> [To do]
Write out the data exactly as given, dropping every picture.
+++ Supplied material
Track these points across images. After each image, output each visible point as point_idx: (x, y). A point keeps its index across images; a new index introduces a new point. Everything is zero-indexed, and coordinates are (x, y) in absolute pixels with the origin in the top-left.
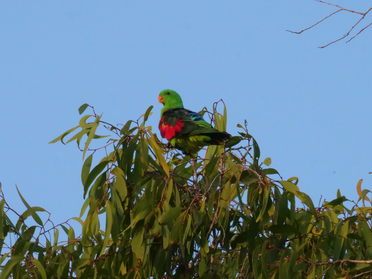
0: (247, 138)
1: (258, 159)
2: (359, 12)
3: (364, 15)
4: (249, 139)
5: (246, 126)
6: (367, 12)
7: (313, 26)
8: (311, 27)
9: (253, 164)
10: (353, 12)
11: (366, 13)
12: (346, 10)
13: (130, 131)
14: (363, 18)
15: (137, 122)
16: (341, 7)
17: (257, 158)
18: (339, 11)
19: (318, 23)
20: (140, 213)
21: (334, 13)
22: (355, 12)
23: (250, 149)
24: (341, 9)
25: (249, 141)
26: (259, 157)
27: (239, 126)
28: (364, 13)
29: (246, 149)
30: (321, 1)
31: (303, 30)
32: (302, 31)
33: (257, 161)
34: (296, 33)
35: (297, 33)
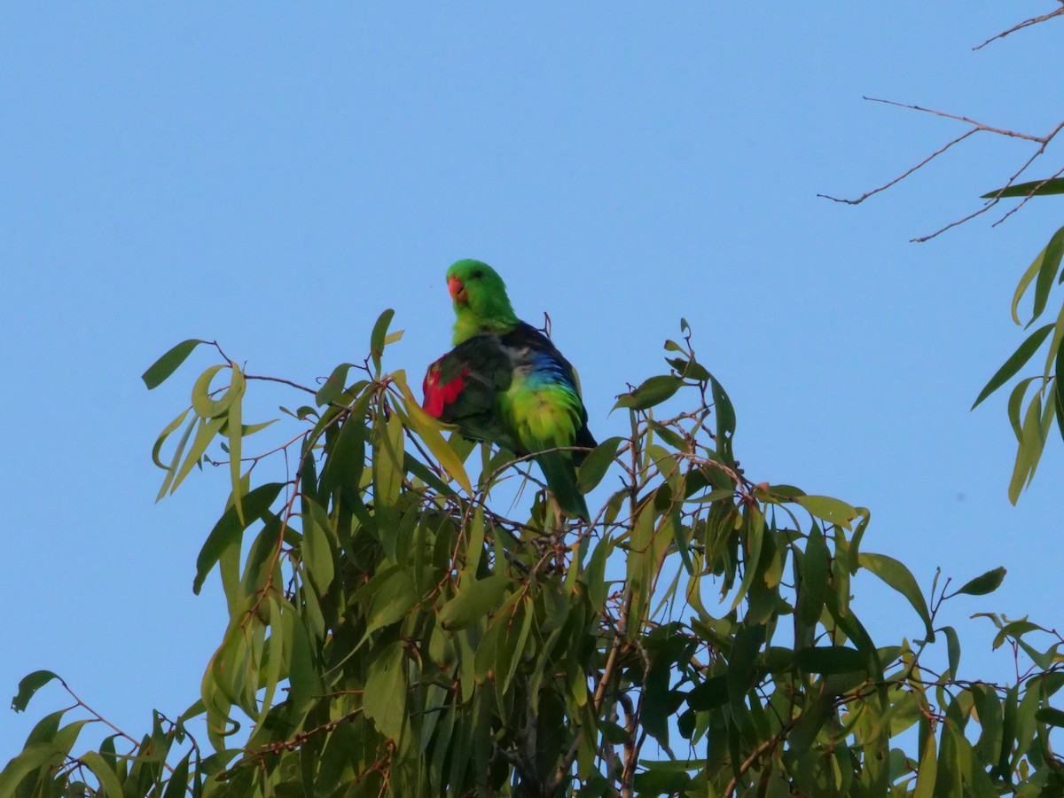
++++++
> [Response]
Track these points across images. After each image, output each visible point as point_idx: (x, y). A point keeps its index across images; a new index introduces a new point. Everything is zero-indexed, and coordinates are (x, y) in absolute pixels with the origin in the top-left.
0: (247, 138)
1: (258, 159)
2: (359, 12)
3: (364, 15)
4: (249, 139)
5: (246, 126)
6: (367, 12)
7: (313, 26)
8: (311, 27)
9: (253, 164)
10: (353, 12)
11: (366, 13)
12: (346, 10)
13: (130, 131)
14: (363, 18)
15: (137, 122)
16: (341, 7)
17: (257, 158)
18: (339, 11)
19: (318, 23)
20: (140, 213)
21: (334, 13)
22: (355, 12)
23: (250, 149)
24: (341, 9)
25: (249, 141)
26: (259, 157)
27: (239, 126)
28: (364, 13)
29: (246, 149)
30: (321, 1)
31: (303, 30)
32: (302, 31)
33: (257, 161)
34: (296, 33)
35: (297, 33)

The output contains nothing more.